You are right, and we are using the same file. I have the first six issues loaded up on my tablet, I think that would be an acceptable pace. Glad to see you're enjoying it. The Watchmen is my intro for people who want serious comics, like how I cowboy bebop to introduce people to anime.
Yeah, I've had the big bad burly edition on my want list for a few years now. However, I finally sprung for half of Toynbee so it'll have to wait. Spirited Away is a lovely film, but it's very Western. Miyazake made it a good decade into his arrangement with Disney and after the clusterfuck that was the Mononoke dub. This is the work of a guy who was already an acknowledged master, who had most any resource he needed, and who was playing on a world stage. Nausicaa, on the other hand, is alien. It was Miyazake's first broad, bold "I'ma make me a movie" tale. Nausicaa was rejected as a movie, done as a manga, then retooled as a movie - it's doubly refined. It was done cheap and it was done fast and it makes no attempt to embrace the thinking of Americans raised on Speed Racer. Nausicaa is Miyazaki's Snow White - it's the "gimme one shot" reach for the sky of the undisputed master of anime. Much like Watchmen utterly annihilates your expectations of graphic novels, Nausicaa grabs you by the lapels and shakes all the Sailor Moon and Pokemon the fuck and gone out of your head. The first time I saw it was '94, an anime club fan sub. No official English edition had been done and even that horrible, weird recut was hard to come by. Anime for me was, at the time, Vampire Hunter D, Robot Carnival, and occasional weird shit on Liquid Television. We'd trekked down to Santa Fe to see a midnight showing of Urutsukidoji (the film that convinced me once and for all that the Japanese really are different in some not-so-flattering ways) but passed up the chance to do the same thing with Totoro. So when I saw Nausicaa I suddenly got it. I suddenly understood why people bothered with Anime. It made sense. It was an art form that allowed you to do things you can't do otherwise. Spirited Away is nice, but what it says is "Miyazaki can out-Disney Disney."

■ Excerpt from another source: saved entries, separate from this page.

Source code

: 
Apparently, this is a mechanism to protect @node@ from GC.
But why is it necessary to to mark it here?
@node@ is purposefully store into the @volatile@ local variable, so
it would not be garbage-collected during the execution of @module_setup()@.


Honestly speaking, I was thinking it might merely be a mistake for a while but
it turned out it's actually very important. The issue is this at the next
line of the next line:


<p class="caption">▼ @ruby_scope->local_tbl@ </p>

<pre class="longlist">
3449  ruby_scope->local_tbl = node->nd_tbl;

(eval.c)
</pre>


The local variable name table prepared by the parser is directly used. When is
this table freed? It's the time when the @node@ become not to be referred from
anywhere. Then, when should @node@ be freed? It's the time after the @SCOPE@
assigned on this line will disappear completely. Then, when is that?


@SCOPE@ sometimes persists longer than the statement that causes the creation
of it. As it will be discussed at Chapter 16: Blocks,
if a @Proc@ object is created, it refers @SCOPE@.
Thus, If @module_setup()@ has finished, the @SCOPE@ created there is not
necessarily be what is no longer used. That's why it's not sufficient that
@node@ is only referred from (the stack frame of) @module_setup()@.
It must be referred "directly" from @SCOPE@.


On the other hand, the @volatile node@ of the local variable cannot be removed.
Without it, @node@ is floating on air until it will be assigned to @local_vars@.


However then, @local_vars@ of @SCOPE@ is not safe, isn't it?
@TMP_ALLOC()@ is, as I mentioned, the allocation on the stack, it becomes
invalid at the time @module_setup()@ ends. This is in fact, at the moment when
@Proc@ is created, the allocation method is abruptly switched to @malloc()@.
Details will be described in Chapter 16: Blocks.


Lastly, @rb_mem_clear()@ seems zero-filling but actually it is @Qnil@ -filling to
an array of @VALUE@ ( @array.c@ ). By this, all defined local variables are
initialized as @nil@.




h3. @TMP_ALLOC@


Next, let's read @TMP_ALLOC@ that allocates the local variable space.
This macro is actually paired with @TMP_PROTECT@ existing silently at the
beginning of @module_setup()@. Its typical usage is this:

I've only watched Spirited Away when it comes to anime, since it was recommended everywhere. I found it quite endearing, like watching a new Brothers Grimm fairytale. I can really see why you think it out-Disneys Disney. As Western as it is, I still felt like I didn't get parts of it. Watchmen, on the other hand, is amazing. I just finished chapter 2, can't wait to read further. Exceed my expectations already. Really like the foreshadowing with the clocks, and I noticed that clocks in the background are nearing midnight as well.
It's a great film. One of Miyazaki's best. But it's pretty conventional by Miyazaki standards. Take a deep draught of Ponyo and suddenly Spirited Away is like a long, beautiful episode of The Flintstones. Yeah, funny story about Spirited Away. So Disney bought up the rights to distribute any and all Ghibli films in the US and Europe, as I recall. Miyazake was so apprehensive based on past performance with Nausicaa that he shipped Michael Eisner a Katana and a card that said "No Cuts." So Disney brings in a bunch of A-list talent - Claire Danes, Billy Bob Thornton, Minnie Driver - to do the English language dub. Then, rather than throw it at the art houses, they open it wide… in eight theaters. They proceed to fumble about, opening it in another dozen every couple weeks, until it vanishes five weeks later having made a whopping two million dollars. Disney, in their infinite wisdom, decides that this is because American audiences don't get Anime. So they neglect to release any other Ghibli films, until Spirited Away becomes the highest-grossing film in Japanese history. So Disney grumbles, fumbles, and slashes their budget - no Claire Danes this time, we'll use nobodies and has-beens - Suzanne Plechette. Michael Chiklis (before the Shield). And let's dump it the same way we did Mononoke so we don't lose money. You could try and find that movie in theaters, but you'd have to hunt. Then it got nominated for an Oscar. "Okay," says Disney. "Maybe we'll put it in some art houses. Nerds love Oscars." So they put it on a 3-month run, petering down from 130 screens to six the night of the Oscars. Which it won. So now it's on 700 screens, Disney makes more in a week than they did the entire three months previously, and they're forced to recognize that maybe they just suck at distribution. In order to drive the point home, they re-release the entire Ghibli-back catalog with A-list talent… …direct to video. facepalm Pay close attention to Chapter 5. Pulling off what they did required obsessive attention to detail.I still felt like I didn't get parts of it.
I've only watched Spirited Away when it comes to anime, since it was recommended everywhere.
Watchmen, on the other hand, is amazing. I just finished chapter 2, can't wait to read further.
There is another version of Spirited Away with a different set of voice actors, famous ones at that?